- Order by the government "in the larger public interest"
- Sterlite has been repeatedly accused of violating pollution norms
- 13 people had died in the anti-Sterlite protest in Tuticorin
The order by the government said "in the larger public interest", the state Pollution Control Board was being asked to "seal the unit and close the plant permanently".
Sterlite has been repeatedly accused of violating pollution norms - a factor that has led to high incidence of cancer and other diseases in the area, activists said. But despite repeated legal action, the company has managed to stay afloat and was even planning a second plant to double its capacity.
In a statement, London-based Vedanta Ltd, which controls Sterlite, said the Tamil Nadu government's order to close down the plant was "unfortunate" and said it would decide the future course of action after studying the development.
"Closure of Sterlite Copper plant is an unfortunate development, especially since, we have operated the plant for over 22 years in most transparent and sustainable way, contributing to the Tuticorin and state's socio-economic development. We will study the development and decide on the future course of action," Vedanta said in a statement.
The locals in the area had been on a three-month protest, which ended in tragedy last week as 13 protesters died in clash with police. Their demand was for a permanent closure for the plant, which is currently shut after failing to get license from the state pollution control body.
Over the years, many locals suffered from cancer and other respiratory diseases. Activists said there has also been considerable air and ground water pollution, which Sterlite has been denying.
The company had started work on a second plant to double its capacity - but the Madras High Court put a stop to it last week.

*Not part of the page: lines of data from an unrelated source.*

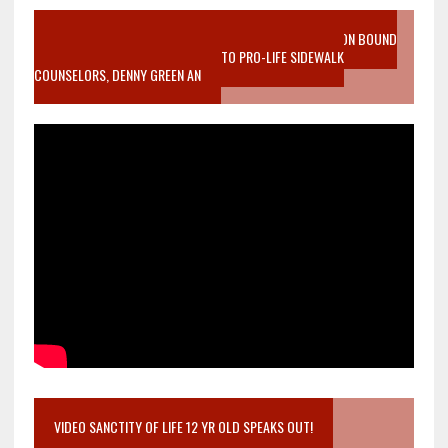
VIDEO SANCTITY OF LIFE EPIDEMIC RICHMOND ABORTION BOUND
MOTHER WHO STOPPED TO LISTEN TO PRO-LIFE SIDEWALK
COUNSELORS, DENNY GREEN AN
VIDEO SANCTITY OF LIFE 12 YR OLD SPEAKS OUT!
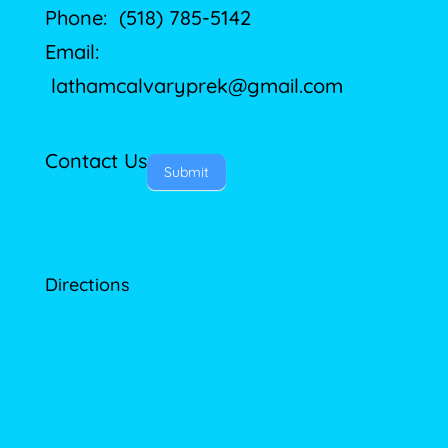
Phone: (518) 785-5142
Email:
lathamcalvaryprek@gmail.com
Contact Us
Submit
Directions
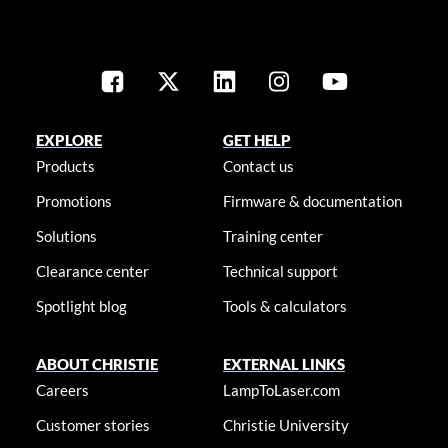
EXPLORE
GET HELP
Products
Contact us
Promotions
Firmware & documentation
Solutions
Training center
Clearance center
Technical support
Spotlight blog
Tools & calculators
ABOUT CHRISTIE
EXTERNAL LINKS
Careers
LampToLaser.com
Customer stories
Christie University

In 2010, the Madras High court ordered it to shut, but three years later, the ruling was set aside by the Supreme Court. The company was, however, told to pay Rs. 100 crores in compensation.
The pollution regulator had also shut the plant for some time in 2013 after allegations that a "toxic" gas leak had caused breathing, throat and eye problems among residents. The authorities, however, failed to prove the charge.
This time, the protests by locals had reached a peak last Tuesday, when the clash took place.
Mr Palaniswami has blamed what he called "incitement" by the opposition for the protest turning violent. And he defended the police, who opened fire on the protesters on Tuesday, saying they were protecting life and property.
The police said they had to open fire to control the protesters, who had started throwing stones. But videos from the spot, showing plainclothes policemen taking a strategic position on top of a bus and firing on the crowds below, triggered outrage.